Transcribe each entry below exactly. Pictures do not go in the copy.

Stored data
↓
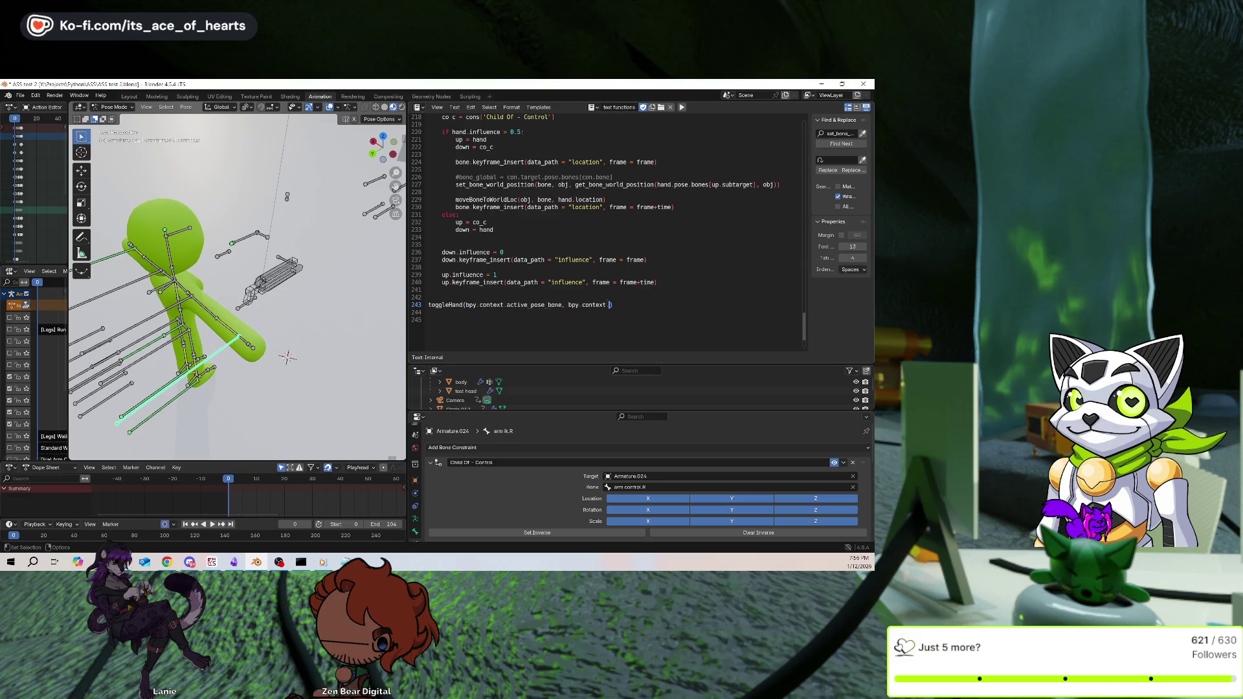
key("BackSpace")
key("BackSpace")
key("BackSpace")
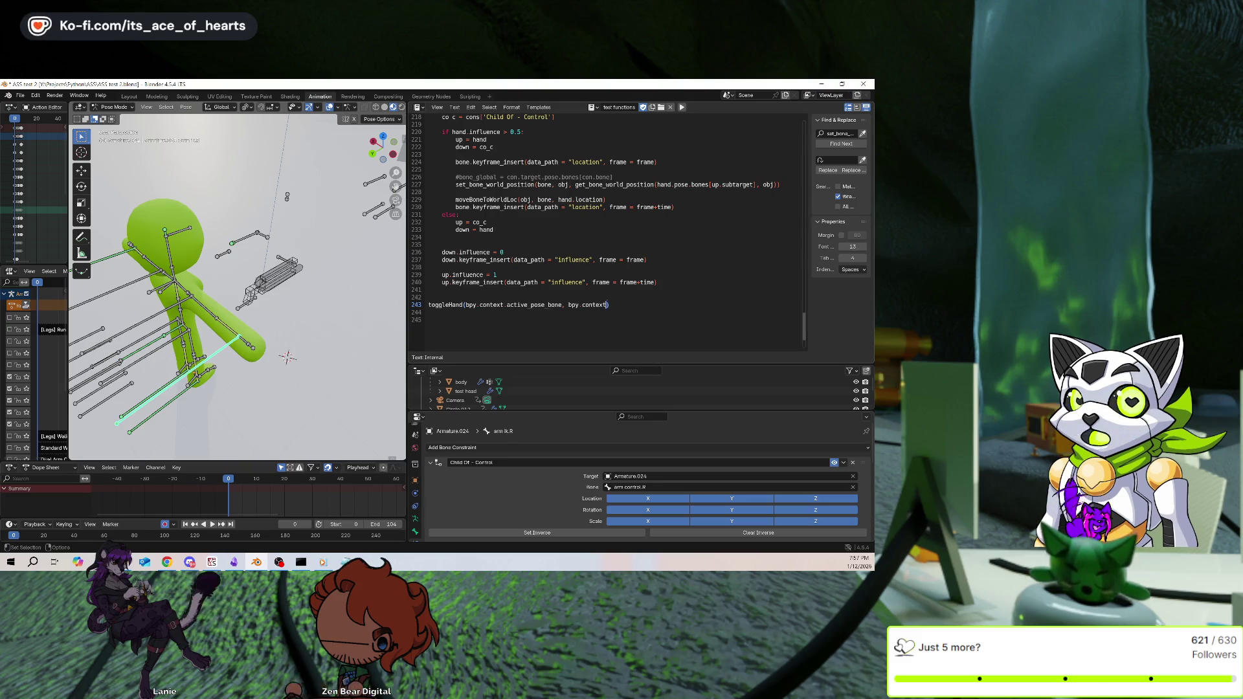
type(".object")
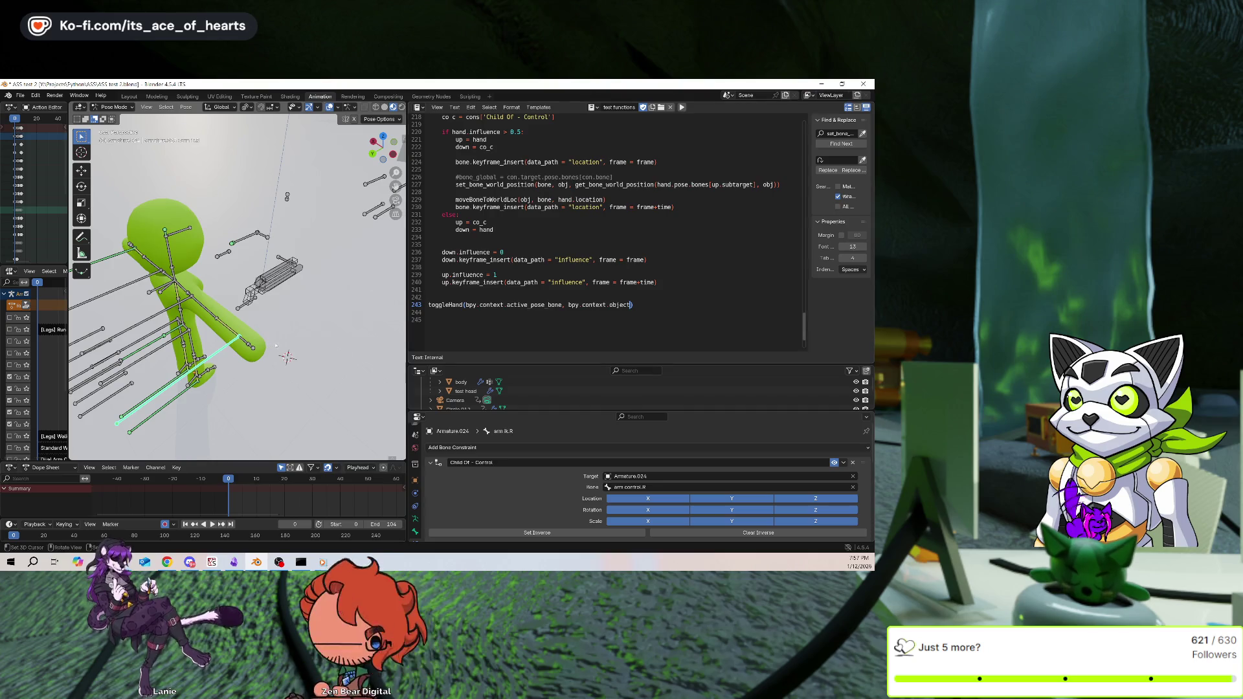
Orbit the view slightly and save AS5 test 2.blend
middle_click_drag(295, 324, 278, 317)
key("ctrl+s")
↑
* **Response for this exercise**:
key("BackSpace")
key("BackSpace")
key("BackSpace")
type(".object")
Orbit the view slightly and save AS5 test 2.blend
middle_click_drag(295, 324, 278, 317)
key("ctrl+s")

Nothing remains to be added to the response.